Is it particulate or cloudiness? Banana is a pain to clear. I've used it in some of my wines, and I usually have to resort to screening the particulates, even after using pectic enzyme. The problem with screening later in fermentation is the aeration can spoil the wine. If it's particulate, I'd try screening it and hitting it with a light dose of campden tablets.
 
I'd say it's more cloudiness.

I just received my pack of bentonite in the mail today so I'm doing a small scale test to see if that will do the trick. I sure hope so but we'll see I guess. I will report back in a couple of days when it has had a chance to do its thing.
 
I saw the title of this thread and wondered if you have had banana wine before. Or is this just a new venture in a new taste?
 
It's my first time doing banana wine.

So, the bentonite doesn't seem to be doing anything at all. So there's nothing else but time now I guess.
 
Bentonite followed by sparkolloid is the magic 1-2 clarifying punch for me, but I've never made a solely banana wine. My "banana" wine I made a few years ago was 2/3 apple and 1/3 banana. I don't think I'd want to try just bananas.
 
I made banana-cranberry wine a few years ago. At the end of primary fermentation, I poured it through a large mesh bag to strain out some of the banana pulp. Then I gave it 6 months to clear. I added pectic enzyme at the beginning, but did not add any other clarifying agents.
 
Yeah, so hopefully it's just a matter of time then before it clears up.

Just curious, we know that a pectic haze will clear up on its own given enough time. But is it the same for protein haze and starch haze? I think I read somewhere that of those would never clear on their own.
 
Just curious, we know that a pectic haze will clear up on its own given enough time. But is it the same for protein haze and starch haze? I think I read somewhere that of those would never clear on their own.
That is an important distinction. It depends on what is causing the haze. I think that there are ways of testing that. There is some good info here: https://homebrewanswers.com/clearing-hazy-cloudy-wine/ Please note that if you do the test for pectin haze, do NOT return the test sample to the carboy because methanol is poisonous.

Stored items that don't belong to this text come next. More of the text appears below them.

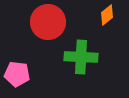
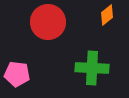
green cross: moved 11 px right, 11 px down
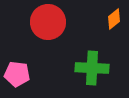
orange diamond: moved 7 px right, 4 px down
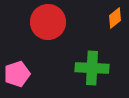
orange diamond: moved 1 px right, 1 px up
pink pentagon: rotated 25 degrees counterclockwise
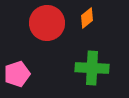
orange diamond: moved 28 px left
red circle: moved 1 px left, 1 px down
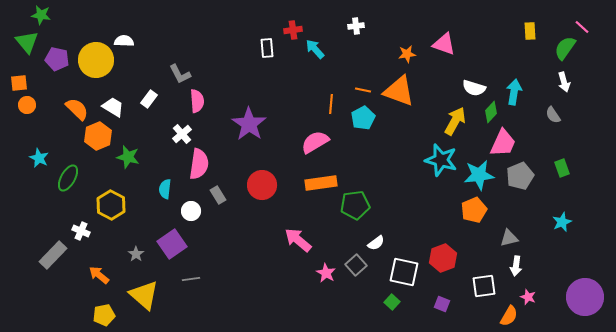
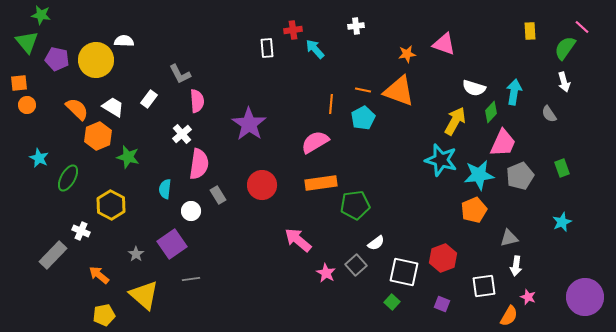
gray semicircle at (553, 115): moved 4 px left, 1 px up
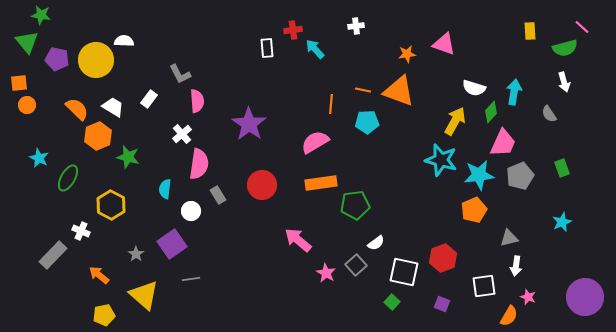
green semicircle at (565, 48): rotated 140 degrees counterclockwise
cyan pentagon at (363, 118): moved 4 px right, 4 px down; rotated 25 degrees clockwise
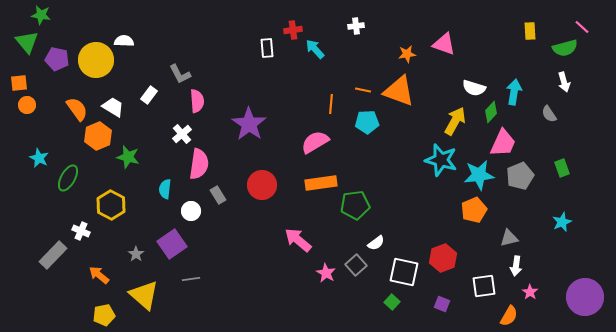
white rectangle at (149, 99): moved 4 px up
orange semicircle at (77, 109): rotated 10 degrees clockwise
pink star at (528, 297): moved 2 px right, 5 px up; rotated 14 degrees clockwise
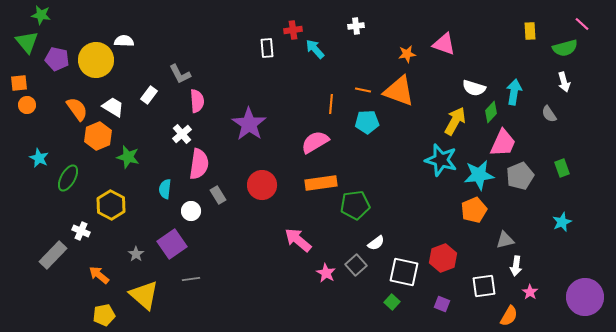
pink line at (582, 27): moved 3 px up
gray triangle at (509, 238): moved 4 px left, 2 px down
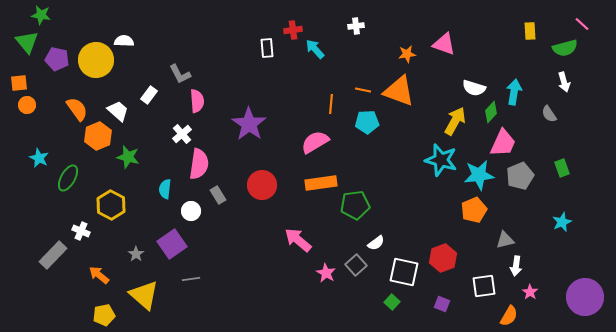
white trapezoid at (113, 107): moved 5 px right, 4 px down; rotated 10 degrees clockwise
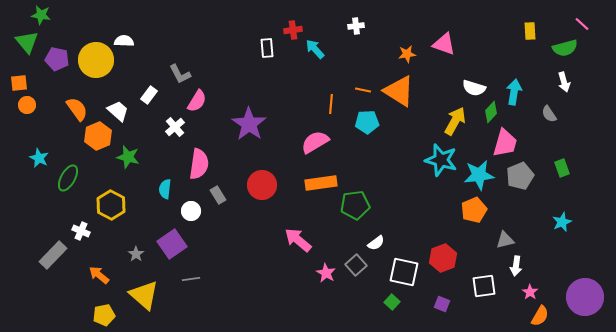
orange triangle at (399, 91): rotated 12 degrees clockwise
pink semicircle at (197, 101): rotated 35 degrees clockwise
white cross at (182, 134): moved 7 px left, 7 px up
pink trapezoid at (503, 143): moved 2 px right; rotated 8 degrees counterclockwise
orange semicircle at (509, 316): moved 31 px right
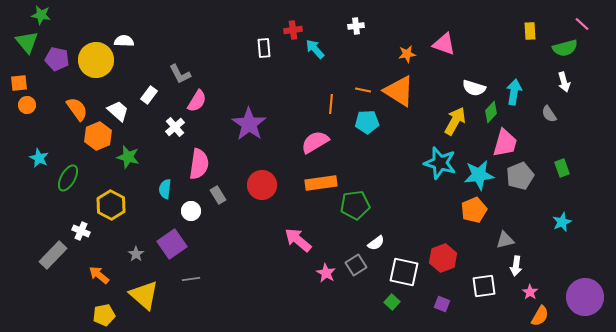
white rectangle at (267, 48): moved 3 px left
cyan star at (441, 160): moved 1 px left, 3 px down
gray square at (356, 265): rotated 10 degrees clockwise
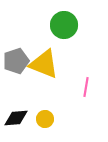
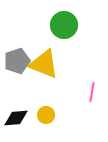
gray pentagon: moved 1 px right
pink line: moved 6 px right, 5 px down
yellow circle: moved 1 px right, 4 px up
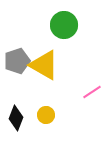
yellow triangle: moved 1 px down; rotated 8 degrees clockwise
pink line: rotated 48 degrees clockwise
black diamond: rotated 65 degrees counterclockwise
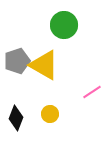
yellow circle: moved 4 px right, 1 px up
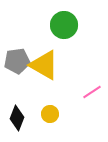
gray pentagon: rotated 10 degrees clockwise
black diamond: moved 1 px right
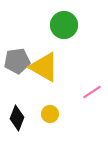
yellow triangle: moved 2 px down
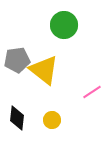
gray pentagon: moved 1 px up
yellow triangle: moved 3 px down; rotated 8 degrees clockwise
yellow circle: moved 2 px right, 6 px down
black diamond: rotated 15 degrees counterclockwise
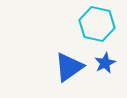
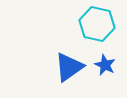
blue star: moved 2 px down; rotated 20 degrees counterclockwise
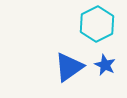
cyan hexagon: rotated 20 degrees clockwise
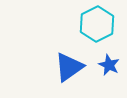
blue star: moved 4 px right
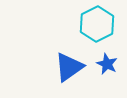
blue star: moved 2 px left, 1 px up
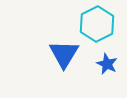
blue triangle: moved 5 px left, 13 px up; rotated 24 degrees counterclockwise
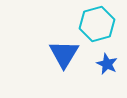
cyan hexagon: rotated 12 degrees clockwise
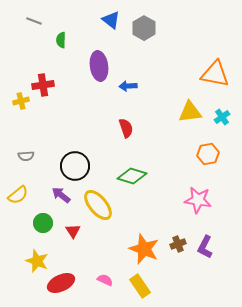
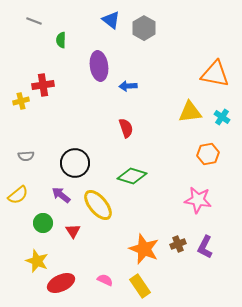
cyan cross: rotated 21 degrees counterclockwise
black circle: moved 3 px up
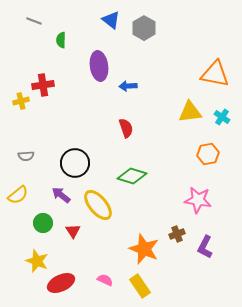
brown cross: moved 1 px left, 10 px up
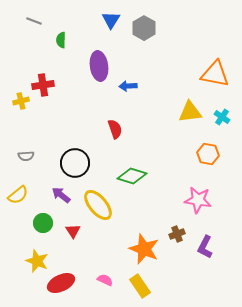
blue triangle: rotated 24 degrees clockwise
red semicircle: moved 11 px left, 1 px down
orange hexagon: rotated 20 degrees clockwise
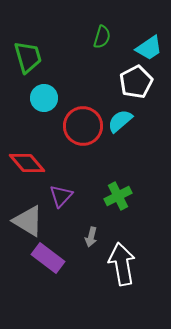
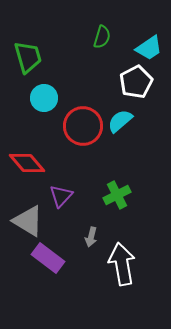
green cross: moved 1 px left, 1 px up
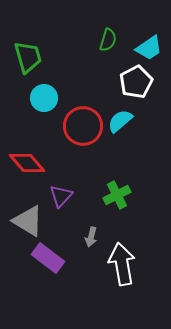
green semicircle: moved 6 px right, 3 px down
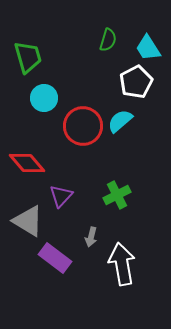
cyan trapezoid: moved 1 px left; rotated 92 degrees clockwise
purple rectangle: moved 7 px right
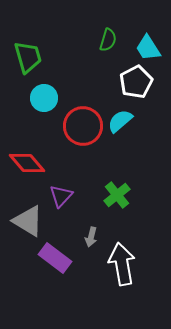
green cross: rotated 12 degrees counterclockwise
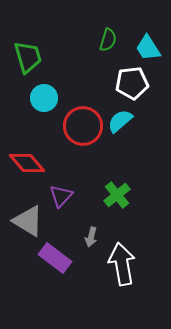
white pentagon: moved 4 px left, 1 px down; rotated 20 degrees clockwise
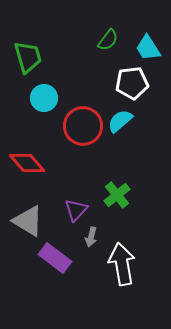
green semicircle: rotated 20 degrees clockwise
purple triangle: moved 15 px right, 14 px down
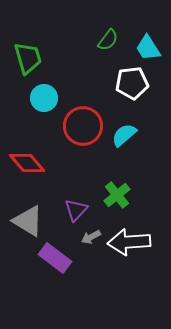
green trapezoid: moved 1 px down
cyan semicircle: moved 4 px right, 14 px down
gray arrow: rotated 48 degrees clockwise
white arrow: moved 7 px right, 22 px up; rotated 84 degrees counterclockwise
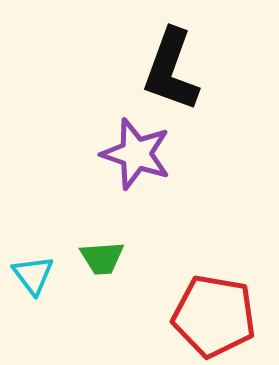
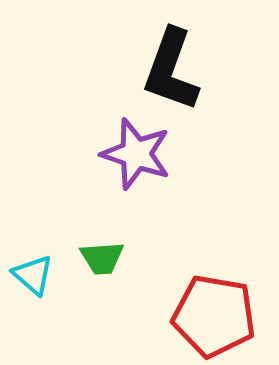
cyan triangle: rotated 12 degrees counterclockwise
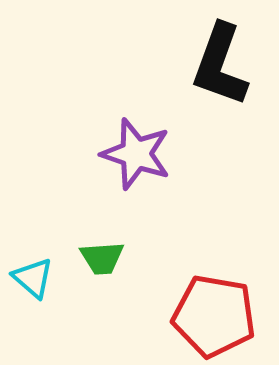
black L-shape: moved 49 px right, 5 px up
cyan triangle: moved 3 px down
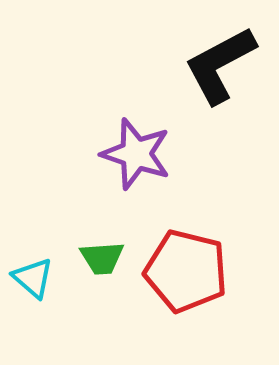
black L-shape: rotated 42 degrees clockwise
red pentagon: moved 28 px left, 45 px up; rotated 4 degrees clockwise
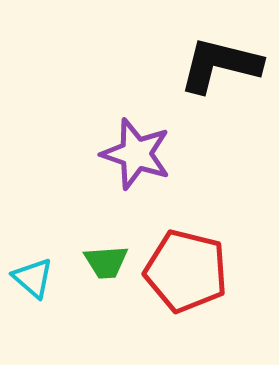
black L-shape: rotated 42 degrees clockwise
green trapezoid: moved 4 px right, 4 px down
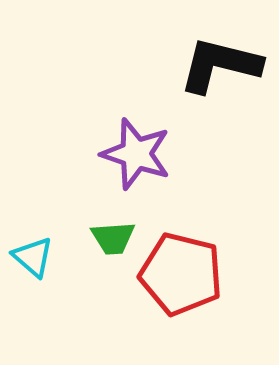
green trapezoid: moved 7 px right, 24 px up
red pentagon: moved 5 px left, 3 px down
cyan triangle: moved 21 px up
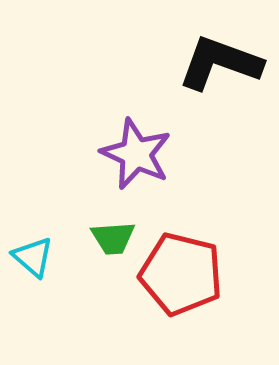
black L-shape: moved 2 px up; rotated 6 degrees clockwise
purple star: rotated 6 degrees clockwise
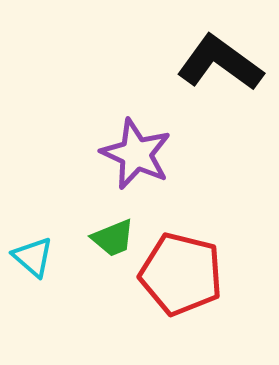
black L-shape: rotated 16 degrees clockwise
green trapezoid: rotated 18 degrees counterclockwise
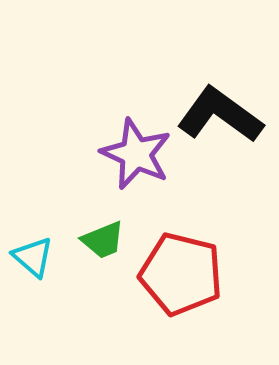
black L-shape: moved 52 px down
green trapezoid: moved 10 px left, 2 px down
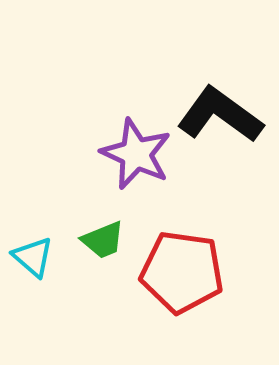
red pentagon: moved 1 px right, 2 px up; rotated 6 degrees counterclockwise
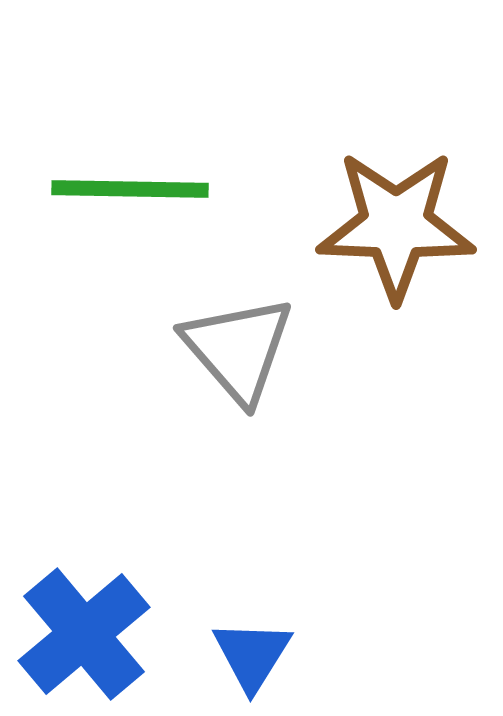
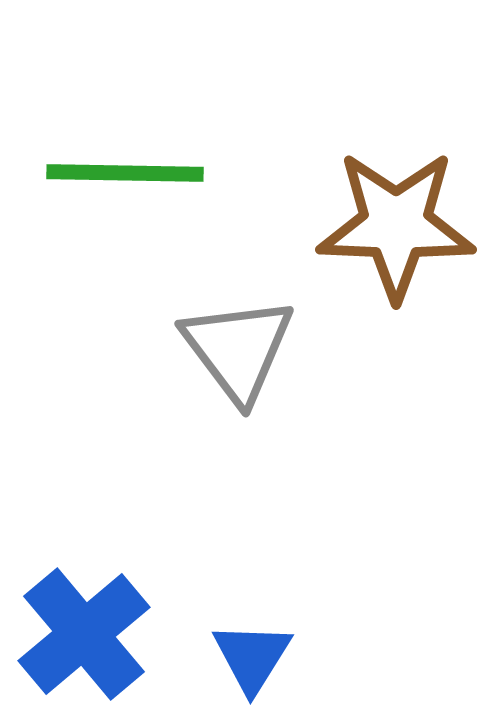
green line: moved 5 px left, 16 px up
gray triangle: rotated 4 degrees clockwise
blue triangle: moved 2 px down
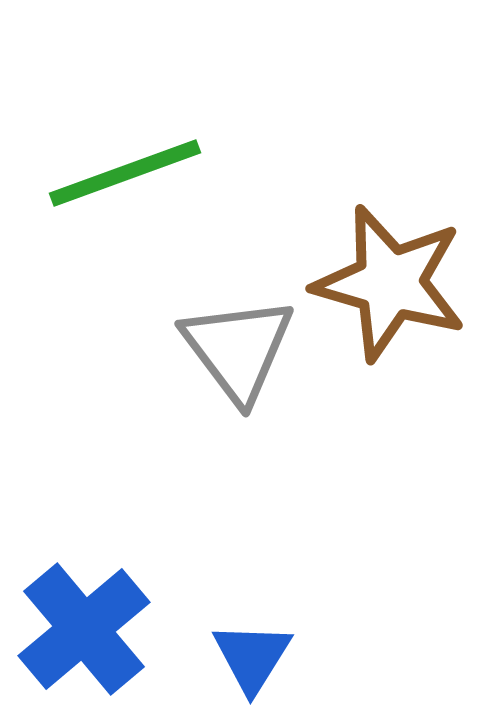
green line: rotated 21 degrees counterclockwise
brown star: moved 6 px left, 58 px down; rotated 14 degrees clockwise
blue cross: moved 5 px up
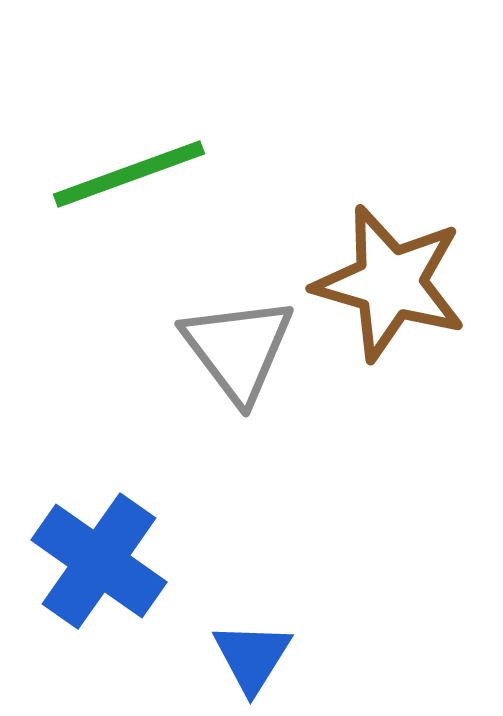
green line: moved 4 px right, 1 px down
blue cross: moved 15 px right, 68 px up; rotated 15 degrees counterclockwise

I would wait for a while to see if it clears. Some types of haze can be cleared up in a few days by cold crashing.
 
Reading that article, combined with all the things I've tried so far, unfortunately makes me think that it's probably a biological haze. I haven't tasted it in a while so maybe I should do that later on today. If it is biological, I'm not sure if it's worth keeping it and letting it take up a bucket or just dump it and start another batch...
 
So I've now given it another month but nothing has happened, and now the taste has turned real bad. So if I had to guess, it was a biological haze because the wine was bad and destined for the drains.
 
In my experience banana wine which is my main wine only clears when there is absolutely nothing present in it. The smallest bit of bacteria or suspended solids will cloud it. And because its so sweet if you don't effectively kill all yeast even if it seems dry they will come back and haze your product.
I usually use double the recommended amount of potassium-sorbate and let it sit for a while before I back sweeten. Ive had yeast come back and cloud it up after like 2 months after PS no joke.